Though neither sounds particularly jolly, both are totally fascinating and can give a thoroughly enjoyable night of theater, depending on the casting, direction and staging (which Chicago delivered in spades).
Director Matthew McGee has his work cut out for him in Cabaret. The shows he has directed at the Show Palace so far have been comedies: Best Little Whorehouse in Texas, Sugar Babies, Nunsense Jamboree, Anything Goes and the like. Cabaret has its humorous spots, but it has serious dramatic elements, too, which makes it appeal all the more to genuine theater lovers and presents a challenge for the director.

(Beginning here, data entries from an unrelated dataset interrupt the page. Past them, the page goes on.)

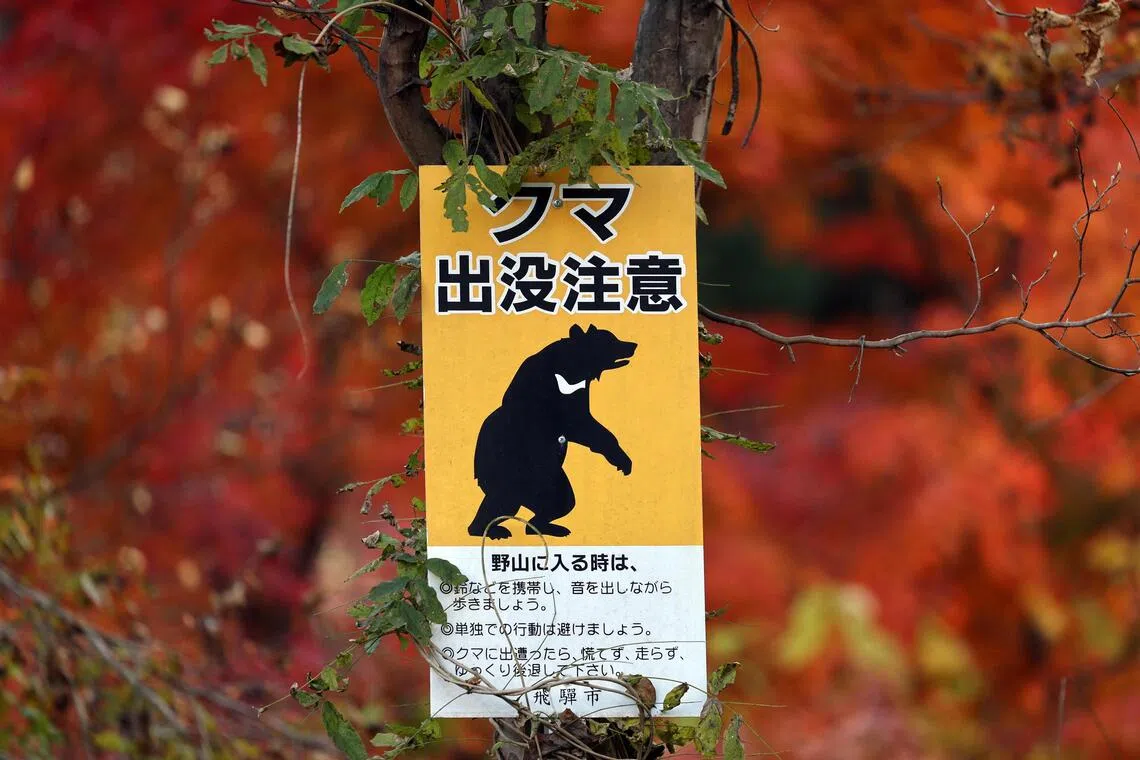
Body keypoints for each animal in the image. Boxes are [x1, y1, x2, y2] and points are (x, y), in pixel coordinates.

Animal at [466, 324, 637, 539]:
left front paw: (622, 460)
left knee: (559, 500)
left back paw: (545, 527)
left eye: (614, 337)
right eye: (609, 340)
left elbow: (586, 428)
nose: (633, 344)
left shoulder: (577, 394)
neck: (570, 373)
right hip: (506, 469)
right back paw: (491, 530)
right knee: (505, 498)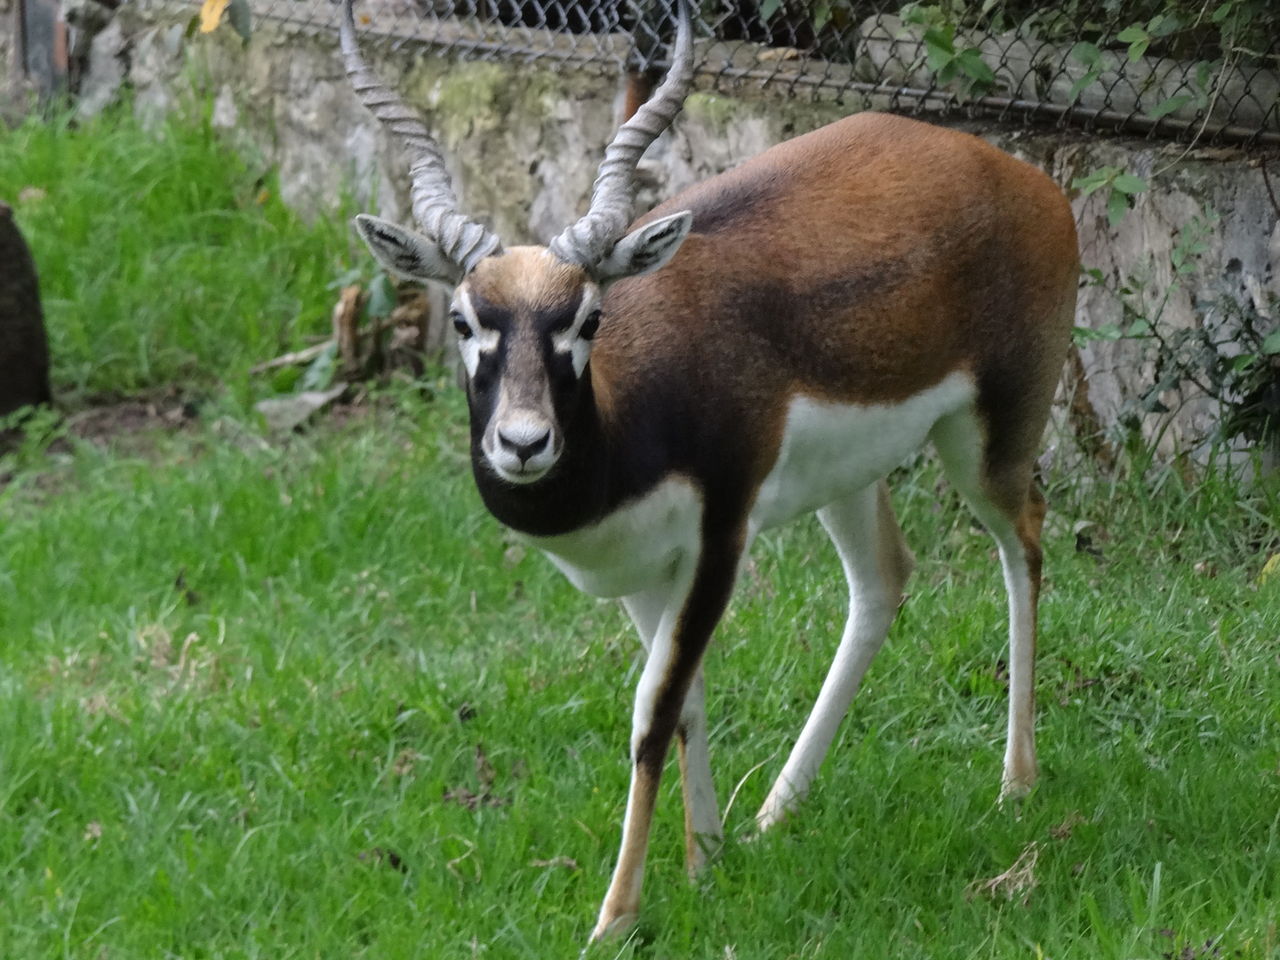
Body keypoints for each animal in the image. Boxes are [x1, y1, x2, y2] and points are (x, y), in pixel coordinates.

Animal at [337, 0, 1080, 947]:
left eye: (587, 318)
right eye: (466, 319)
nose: (524, 443)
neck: (625, 425)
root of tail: (1022, 178)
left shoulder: (721, 539)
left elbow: (651, 714)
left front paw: (616, 917)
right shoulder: (641, 573)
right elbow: (684, 699)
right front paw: (708, 860)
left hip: (991, 435)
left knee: (1024, 544)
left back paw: (1016, 783)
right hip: (851, 477)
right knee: (884, 580)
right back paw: (776, 812)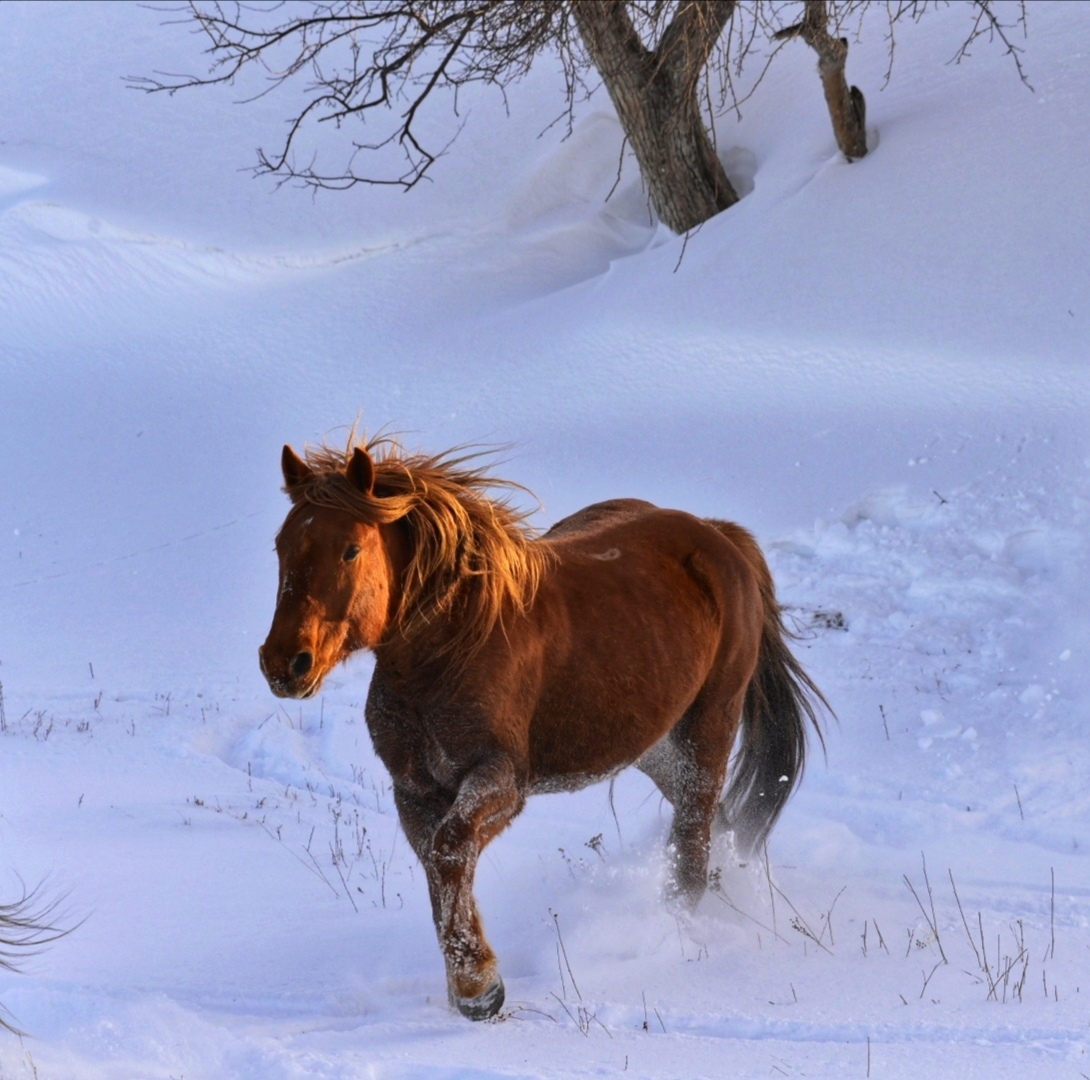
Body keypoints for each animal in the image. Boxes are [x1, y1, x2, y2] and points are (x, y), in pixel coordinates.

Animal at [261, 433, 824, 1020]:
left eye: (350, 549)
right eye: (281, 546)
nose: (284, 664)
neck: (451, 647)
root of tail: (719, 535)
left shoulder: (501, 781)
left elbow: (450, 850)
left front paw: (478, 988)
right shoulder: (414, 791)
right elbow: (439, 869)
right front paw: (470, 986)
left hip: (707, 729)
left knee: (692, 836)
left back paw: (675, 934)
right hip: (654, 747)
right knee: (717, 823)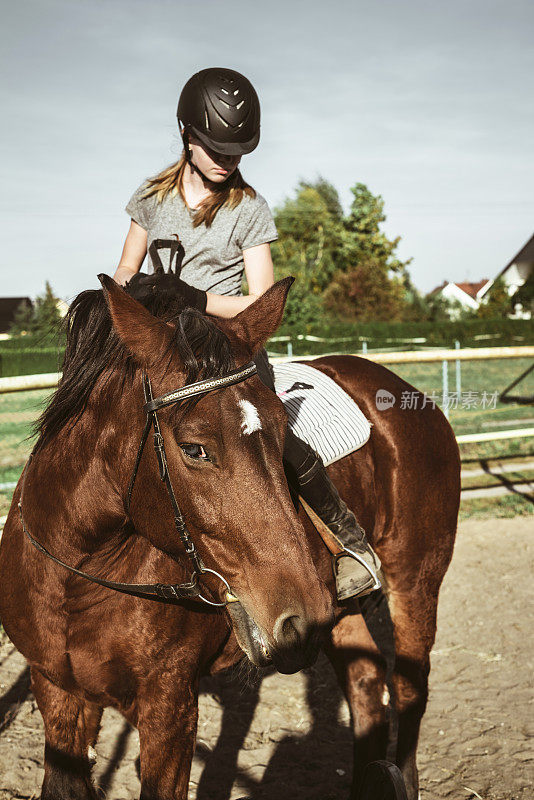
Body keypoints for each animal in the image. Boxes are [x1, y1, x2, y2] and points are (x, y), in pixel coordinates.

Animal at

The show won eight Tony Awards when it debuted on Broadway in 1966 and five Oscars when it was made into a film starring Liza Minnelli in 1972. A slightly reworked 1993 revival won an additional four Tonys.
Cabaret opens, appropriately, at the cabaret, where a mocking Master of Ceremonies (Chris Layton, Annie, Best Little Whorehouse at Naples Dinner Theatre) welcomes the crowd, Willkommen, and introduces the darling of the place, Sally Bowles (Laura Lynne Tapper, Grace in Annie, Hodel in Fiddler on the Roof), an American expatriate who is out for a good time, never mind the consequences.
Sally meets an earnest young American writer with writer's block, Clifford Bradshaw (Michael Lundy, No Sex Please, We're British), who agrees to let Sally share his room, under the slightly disapproving, but pragmatic, eye of the landlady, Fraulein Schneider (Susan Haldeman, mother in A New York Christmas).
The fraulein has her own romance going with a Jewish fruit seller, Herr Schultz (Paul Andrews, Alfred Doolittle in My Fair Lady), who adores her and pretends not to see the raucous sailors who "visit" her female boarders.
The show's atmosphere is pervasively hedonistic, reflecting the fatalistic attitude of a Germany approaching an all-out war of aggression on its neighbors. Outside of the Nazi symbols and gestures, though, the musical doesn't go into the politics of the situation; instead, it shows the effect that politics has on the little world of the cabaret and the fraulein and her boarders.
The Kander and Ebb songs capture those moments, as when saucy Sally sings Don't Tell Mama, the caustic emcee makes light of sex in Two Ladies, a conflicted Fraulein Schneider realizes the political ramifications of her romance with a Jew in What Would You Do? and everybody celebrates worldly goods in The Money Song.
The Show Palace producers have opted to eliminate much of the coarse language in the original script, but because of the mature themes and situations, the show is not recommended for children.
AT A GLANCE
WHAT: Cabaret, a musical
WHERE: Show Palace Dinner Theatre, 16128 U.S. 19, Hudson.
WHEN: Jan. 6-Feb. 26. Shows are at 8 p.m. Fridays and Saturdays; 1:30 p.m. some Wednesdays, Thursdays and Saturdays; and 3 p.m. Sundays. Doors open two hours before each show for full cash bar and included buffet.